> _EXERCISE_: Copy the lines below, starting from the very first one and continuing up to and including the line with "Write the alphaTex for this tab.", without changing a single character.

> _STORED RECORDS_:
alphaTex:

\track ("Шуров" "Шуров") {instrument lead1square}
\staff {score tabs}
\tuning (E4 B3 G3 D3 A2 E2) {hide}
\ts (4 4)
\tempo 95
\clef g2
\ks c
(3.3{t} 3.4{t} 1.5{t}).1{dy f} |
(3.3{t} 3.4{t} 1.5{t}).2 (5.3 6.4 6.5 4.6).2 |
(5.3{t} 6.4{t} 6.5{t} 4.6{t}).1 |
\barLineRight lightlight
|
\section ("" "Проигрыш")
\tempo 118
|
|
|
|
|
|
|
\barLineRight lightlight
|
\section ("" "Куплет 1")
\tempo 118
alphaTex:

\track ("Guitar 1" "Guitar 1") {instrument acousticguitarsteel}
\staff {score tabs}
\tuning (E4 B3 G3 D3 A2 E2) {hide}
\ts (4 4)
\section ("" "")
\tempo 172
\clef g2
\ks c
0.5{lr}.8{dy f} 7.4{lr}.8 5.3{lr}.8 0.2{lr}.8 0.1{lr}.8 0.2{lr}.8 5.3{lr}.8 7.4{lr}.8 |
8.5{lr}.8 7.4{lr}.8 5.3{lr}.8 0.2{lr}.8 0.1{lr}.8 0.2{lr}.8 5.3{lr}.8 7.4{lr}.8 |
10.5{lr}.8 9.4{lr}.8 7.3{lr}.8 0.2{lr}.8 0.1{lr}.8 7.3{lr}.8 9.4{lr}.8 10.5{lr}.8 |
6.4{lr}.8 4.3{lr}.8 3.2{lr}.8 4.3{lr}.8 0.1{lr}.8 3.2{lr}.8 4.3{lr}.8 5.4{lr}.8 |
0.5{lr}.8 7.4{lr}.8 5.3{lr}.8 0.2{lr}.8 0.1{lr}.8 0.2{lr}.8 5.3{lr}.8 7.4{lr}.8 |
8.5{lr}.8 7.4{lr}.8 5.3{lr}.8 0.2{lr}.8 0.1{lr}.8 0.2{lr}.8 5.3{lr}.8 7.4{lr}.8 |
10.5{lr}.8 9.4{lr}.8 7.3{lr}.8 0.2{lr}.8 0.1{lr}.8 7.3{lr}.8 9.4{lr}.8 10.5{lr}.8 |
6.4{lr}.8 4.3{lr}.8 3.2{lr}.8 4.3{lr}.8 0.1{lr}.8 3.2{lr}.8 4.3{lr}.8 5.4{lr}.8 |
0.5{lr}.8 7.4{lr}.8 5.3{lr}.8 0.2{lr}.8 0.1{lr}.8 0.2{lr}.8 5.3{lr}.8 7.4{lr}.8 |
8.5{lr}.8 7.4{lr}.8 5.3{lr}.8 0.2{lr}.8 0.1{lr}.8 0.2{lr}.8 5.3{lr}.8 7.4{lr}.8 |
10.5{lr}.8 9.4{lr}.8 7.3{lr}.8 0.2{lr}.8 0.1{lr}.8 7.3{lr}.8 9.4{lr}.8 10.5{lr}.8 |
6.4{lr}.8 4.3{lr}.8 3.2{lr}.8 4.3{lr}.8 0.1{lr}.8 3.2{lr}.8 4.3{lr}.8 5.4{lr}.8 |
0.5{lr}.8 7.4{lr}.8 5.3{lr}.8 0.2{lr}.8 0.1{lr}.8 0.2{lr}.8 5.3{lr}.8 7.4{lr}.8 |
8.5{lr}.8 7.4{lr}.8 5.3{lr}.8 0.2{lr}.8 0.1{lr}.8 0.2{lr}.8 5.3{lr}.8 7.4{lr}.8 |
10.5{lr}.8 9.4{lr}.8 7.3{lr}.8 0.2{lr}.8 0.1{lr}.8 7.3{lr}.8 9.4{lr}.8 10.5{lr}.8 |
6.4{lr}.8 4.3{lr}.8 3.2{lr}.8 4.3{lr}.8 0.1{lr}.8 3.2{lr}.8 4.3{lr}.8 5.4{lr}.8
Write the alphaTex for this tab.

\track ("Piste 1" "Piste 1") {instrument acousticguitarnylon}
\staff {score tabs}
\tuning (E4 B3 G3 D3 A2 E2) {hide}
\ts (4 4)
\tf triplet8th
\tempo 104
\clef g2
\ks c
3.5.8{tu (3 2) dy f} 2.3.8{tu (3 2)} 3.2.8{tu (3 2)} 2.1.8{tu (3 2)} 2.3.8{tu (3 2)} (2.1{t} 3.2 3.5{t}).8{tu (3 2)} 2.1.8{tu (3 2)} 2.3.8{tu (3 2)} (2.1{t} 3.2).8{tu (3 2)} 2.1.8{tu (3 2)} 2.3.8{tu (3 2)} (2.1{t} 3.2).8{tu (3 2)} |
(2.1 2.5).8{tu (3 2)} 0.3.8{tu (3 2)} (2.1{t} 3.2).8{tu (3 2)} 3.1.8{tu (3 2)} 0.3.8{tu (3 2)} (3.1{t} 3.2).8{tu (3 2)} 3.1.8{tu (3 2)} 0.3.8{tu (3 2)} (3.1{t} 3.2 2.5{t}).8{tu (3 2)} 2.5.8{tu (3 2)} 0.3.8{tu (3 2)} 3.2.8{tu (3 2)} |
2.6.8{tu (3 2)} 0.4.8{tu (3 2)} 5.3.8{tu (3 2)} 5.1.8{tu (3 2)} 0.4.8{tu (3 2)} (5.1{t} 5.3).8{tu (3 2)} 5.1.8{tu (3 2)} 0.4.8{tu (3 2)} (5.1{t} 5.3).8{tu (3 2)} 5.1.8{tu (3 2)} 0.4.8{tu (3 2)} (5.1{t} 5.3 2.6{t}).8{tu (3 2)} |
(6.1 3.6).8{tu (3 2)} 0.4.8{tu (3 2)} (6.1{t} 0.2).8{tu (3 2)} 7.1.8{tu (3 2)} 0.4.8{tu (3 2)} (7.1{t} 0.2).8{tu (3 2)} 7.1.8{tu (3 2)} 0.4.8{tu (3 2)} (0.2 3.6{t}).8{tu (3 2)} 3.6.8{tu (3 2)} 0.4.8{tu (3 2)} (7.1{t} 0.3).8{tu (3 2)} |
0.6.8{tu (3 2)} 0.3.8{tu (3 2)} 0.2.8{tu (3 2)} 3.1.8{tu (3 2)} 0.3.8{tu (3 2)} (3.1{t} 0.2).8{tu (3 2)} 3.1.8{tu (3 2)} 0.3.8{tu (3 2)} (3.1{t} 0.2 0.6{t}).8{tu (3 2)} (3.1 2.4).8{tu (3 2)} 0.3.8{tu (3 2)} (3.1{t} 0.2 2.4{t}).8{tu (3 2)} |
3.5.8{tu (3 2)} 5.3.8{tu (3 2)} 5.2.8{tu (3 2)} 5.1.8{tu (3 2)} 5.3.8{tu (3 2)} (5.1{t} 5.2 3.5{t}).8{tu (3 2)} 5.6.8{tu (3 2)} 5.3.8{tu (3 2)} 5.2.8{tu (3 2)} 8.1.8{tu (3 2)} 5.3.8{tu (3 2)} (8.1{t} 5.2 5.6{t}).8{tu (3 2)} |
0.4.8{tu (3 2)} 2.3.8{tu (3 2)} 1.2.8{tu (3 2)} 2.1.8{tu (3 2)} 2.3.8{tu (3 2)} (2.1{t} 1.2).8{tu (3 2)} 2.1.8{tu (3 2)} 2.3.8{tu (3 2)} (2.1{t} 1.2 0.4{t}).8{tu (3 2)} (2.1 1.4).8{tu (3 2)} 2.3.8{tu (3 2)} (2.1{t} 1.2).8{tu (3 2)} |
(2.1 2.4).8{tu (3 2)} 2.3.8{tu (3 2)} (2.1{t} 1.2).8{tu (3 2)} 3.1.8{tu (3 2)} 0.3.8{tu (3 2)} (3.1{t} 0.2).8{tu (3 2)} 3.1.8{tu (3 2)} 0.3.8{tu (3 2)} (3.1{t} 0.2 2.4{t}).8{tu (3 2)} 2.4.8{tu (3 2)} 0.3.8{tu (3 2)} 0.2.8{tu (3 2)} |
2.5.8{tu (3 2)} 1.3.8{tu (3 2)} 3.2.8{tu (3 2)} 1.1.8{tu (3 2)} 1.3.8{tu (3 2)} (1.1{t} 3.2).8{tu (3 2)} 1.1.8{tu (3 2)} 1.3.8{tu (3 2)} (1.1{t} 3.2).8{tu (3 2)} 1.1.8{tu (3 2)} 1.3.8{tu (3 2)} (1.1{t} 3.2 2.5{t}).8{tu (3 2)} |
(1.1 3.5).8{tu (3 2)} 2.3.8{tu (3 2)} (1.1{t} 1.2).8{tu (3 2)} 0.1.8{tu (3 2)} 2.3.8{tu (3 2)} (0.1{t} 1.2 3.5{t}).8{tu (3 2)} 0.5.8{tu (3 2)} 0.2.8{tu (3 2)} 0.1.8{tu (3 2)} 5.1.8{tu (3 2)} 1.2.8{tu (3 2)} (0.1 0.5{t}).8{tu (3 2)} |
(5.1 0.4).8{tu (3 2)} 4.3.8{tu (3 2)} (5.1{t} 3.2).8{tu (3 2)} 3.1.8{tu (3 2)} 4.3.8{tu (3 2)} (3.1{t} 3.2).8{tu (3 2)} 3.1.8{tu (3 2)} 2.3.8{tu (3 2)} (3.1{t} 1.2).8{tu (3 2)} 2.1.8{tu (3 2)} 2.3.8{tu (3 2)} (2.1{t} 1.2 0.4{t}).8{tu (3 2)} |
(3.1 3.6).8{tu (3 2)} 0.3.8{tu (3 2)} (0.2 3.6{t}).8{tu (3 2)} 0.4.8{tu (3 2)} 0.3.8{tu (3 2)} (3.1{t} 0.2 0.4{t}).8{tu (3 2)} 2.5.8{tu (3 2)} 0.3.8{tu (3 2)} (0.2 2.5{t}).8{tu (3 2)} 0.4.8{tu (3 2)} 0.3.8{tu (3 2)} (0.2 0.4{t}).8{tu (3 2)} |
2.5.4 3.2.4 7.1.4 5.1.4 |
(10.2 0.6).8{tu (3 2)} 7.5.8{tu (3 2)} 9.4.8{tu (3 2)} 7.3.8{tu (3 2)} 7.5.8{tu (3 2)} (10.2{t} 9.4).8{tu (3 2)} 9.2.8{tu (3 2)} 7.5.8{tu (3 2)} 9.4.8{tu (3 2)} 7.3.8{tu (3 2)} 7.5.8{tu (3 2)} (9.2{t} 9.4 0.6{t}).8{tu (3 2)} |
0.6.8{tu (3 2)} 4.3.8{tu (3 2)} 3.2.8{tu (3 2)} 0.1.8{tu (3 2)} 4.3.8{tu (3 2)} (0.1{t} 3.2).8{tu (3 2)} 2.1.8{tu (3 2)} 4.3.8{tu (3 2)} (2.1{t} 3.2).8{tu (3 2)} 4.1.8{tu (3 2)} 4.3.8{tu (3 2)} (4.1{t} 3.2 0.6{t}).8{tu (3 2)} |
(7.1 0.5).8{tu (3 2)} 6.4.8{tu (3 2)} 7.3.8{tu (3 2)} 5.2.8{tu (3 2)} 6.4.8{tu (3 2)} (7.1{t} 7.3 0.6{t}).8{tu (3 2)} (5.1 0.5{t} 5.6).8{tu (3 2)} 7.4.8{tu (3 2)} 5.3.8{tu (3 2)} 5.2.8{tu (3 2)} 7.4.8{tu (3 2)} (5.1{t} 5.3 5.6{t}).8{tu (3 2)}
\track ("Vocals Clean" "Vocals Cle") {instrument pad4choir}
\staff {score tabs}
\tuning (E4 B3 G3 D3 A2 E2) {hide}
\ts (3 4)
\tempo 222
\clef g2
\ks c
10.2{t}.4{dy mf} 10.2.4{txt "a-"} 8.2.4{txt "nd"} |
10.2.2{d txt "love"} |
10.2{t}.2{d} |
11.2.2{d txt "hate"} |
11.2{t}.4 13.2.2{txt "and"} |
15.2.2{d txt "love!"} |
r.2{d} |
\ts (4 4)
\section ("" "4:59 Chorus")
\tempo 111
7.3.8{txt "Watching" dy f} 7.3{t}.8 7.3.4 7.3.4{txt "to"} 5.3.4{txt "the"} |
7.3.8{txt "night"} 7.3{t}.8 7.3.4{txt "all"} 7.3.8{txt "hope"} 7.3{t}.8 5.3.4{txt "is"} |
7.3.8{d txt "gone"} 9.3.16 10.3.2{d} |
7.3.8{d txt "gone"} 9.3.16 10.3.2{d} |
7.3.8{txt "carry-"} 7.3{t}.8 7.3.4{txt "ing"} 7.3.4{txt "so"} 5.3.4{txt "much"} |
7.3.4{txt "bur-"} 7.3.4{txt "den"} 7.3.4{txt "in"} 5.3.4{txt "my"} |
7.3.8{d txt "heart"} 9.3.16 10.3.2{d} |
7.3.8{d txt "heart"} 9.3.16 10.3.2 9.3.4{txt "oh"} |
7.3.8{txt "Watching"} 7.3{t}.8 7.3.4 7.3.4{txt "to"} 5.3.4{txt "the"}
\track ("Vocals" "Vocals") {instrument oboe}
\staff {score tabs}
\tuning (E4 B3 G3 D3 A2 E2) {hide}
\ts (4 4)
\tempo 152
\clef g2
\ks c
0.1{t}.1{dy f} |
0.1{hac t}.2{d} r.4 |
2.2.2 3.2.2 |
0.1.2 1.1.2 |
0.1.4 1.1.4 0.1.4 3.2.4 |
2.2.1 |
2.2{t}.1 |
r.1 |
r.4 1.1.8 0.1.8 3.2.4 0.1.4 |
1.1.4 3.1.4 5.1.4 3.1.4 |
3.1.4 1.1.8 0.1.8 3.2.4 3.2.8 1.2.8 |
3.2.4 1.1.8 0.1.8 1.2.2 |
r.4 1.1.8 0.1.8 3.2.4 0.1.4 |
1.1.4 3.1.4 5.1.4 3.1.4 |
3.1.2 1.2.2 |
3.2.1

> _EXERCISE ANSWER_:
alphaTex:

\track ("Шуров" "Шуров") {instrument lead1square}
\staff {score tabs}
\tuning (E4 B3 G3 D3 A2 E2) {hide}
\ts (4 4)
\tempo 95
\clef g2
\ks c
(3.3{t} 3.4{t} 1.5{t}).1{dy f} |
(3.3{t} 3.4{t} 1.5{t}).2 (5.3 6.4 6.5 4.6).2 |
(5.3{t} 6.4{t} 6.5{t} 4.6{t}).1 |
\barLineRight lightlight
|
\section ("" "Проигрыш")
\tempo 118
|
|
|
|
|
|
|
\barLineRight lightlight
|
\section ("" "Куплет 1")
\tempo 118
alphaTex:

\track ("Guitar 1" "Guitar 1") {instrument acousticguitarsteel}
\staff {score tabs}
\tuning (E4 B3 G3 D3 A2 E2) {hide}
\ts (4 4)
\section ("" "")
\tempo 172
\clef g2
\ks c
0.5{lr}.8{dy f} 7.4{lr}.8 5.3{lr}.8 0.2{lr}.8 0.1{lr}.8 0.2{lr}.8 5.3{lr}.8 7.4{lr}.8 |
8.5{lr}.8 7.4{lr}.8 5.3{lr}.8 0.2{lr}.8 0.1{lr}.8 0.2{lr}.8 5.3{lr}.8 7.4{lr}.8 |
10.5{lr}.8 9.4{lr}.8 7.3{lr}.8 0.2{lr}.8 0.1{lr}.8 7.3{lr}.8 9.4{lr}.8 10.5{lr}.8 |
6.4{lr}.8 4.3{lr}.8 3.2{lr}.8 4.3{lr}.8 0.1{lr}.8 3.2{lr}.8 4.3{lr}.8 5.4{lr}.8 |
0.5{lr}.8 7.4{lr}.8 5.3{lr}.8 0.2{lr}.8 0.1{lr}.8 0.2{lr}.8 5.3{lr}.8 7.4{lr}.8 |
8.5{lr}.8 7.4{lr}.8 5.3{lr}.8 0.2{lr}.8 0.1{lr}.8 0.2{lr}.8 5.3{lr}.8 7.4{lr}.8 |
10.5{lr}.8 9.4{lr}.8 7.3{lr}.8 0.2{lr}.8 0.1{lr}.8 7.3{lr}.8 9.4{lr}.8 10.5{lr}.8 |
6.4{lr}.8 4.3{lr}.8 3.2{lr}.8 4.3{lr}.8 0.1{lr}.8 3.2{lr}.8 4.3{lr}.8 5.4{lr}.8 |
0.5{lr}.8 7.4{lr}.8 5.3{lr}.8 0.2{lr}.8 0.1{lr}.8 0.2{lr}.8 5.3{lr}.8 7.4{lr}.8 |
8.5{lr}.8 7.4{lr}.8 5.3{lr}.8 0.2{lr}.8 0.1{lr}.8 0.2{lr}.8 5.3{lr}.8 7.4{lr}.8 |
10.5{lr}.8 9.4{lr}.8 7.3{lr}.8 0.2{lr}.8 0.1{lr}.8 7.3{lr}.8 9.4{lr}.8 10.5{lr}.8 |
6.4{lr}.8 4.3{lr}.8 3.2{lr}.8 4.3{lr}.8 0.1{lr}.8 3.2{lr}.8 4.3{lr}.8 5.4{lr}.8 |
0.5{lr}.8 7.4{lr}.8 5.3{lr}.8 0.2{lr}.8 0.1{lr}.8 0.2{lr}.8 5.3{lr}.8 7.4{lr}.8 |
8.5{lr}.8 7.4{lr}.8 5.3{lr}.8 0.2{lr}.8 0.1{lr}.8 0.2{lr}.8 5.3{lr}.8 7.4{lr}.8 |
10.5{lr}.8 9.4{lr}.8 7.3{lr}.8 0.2{lr}.8 0.1{lr}.8 7.3{lr}.8 9.4{lr}.8 10.5{lr}.8 |
6.4{lr}.8 4.3{lr}.8 3.2{lr}.8 4.3{lr}.8 0.1{lr}.8 3.2{lr}.8 4.3{lr}.8 5.4{lr}.8
Write the alphaTex for this tab.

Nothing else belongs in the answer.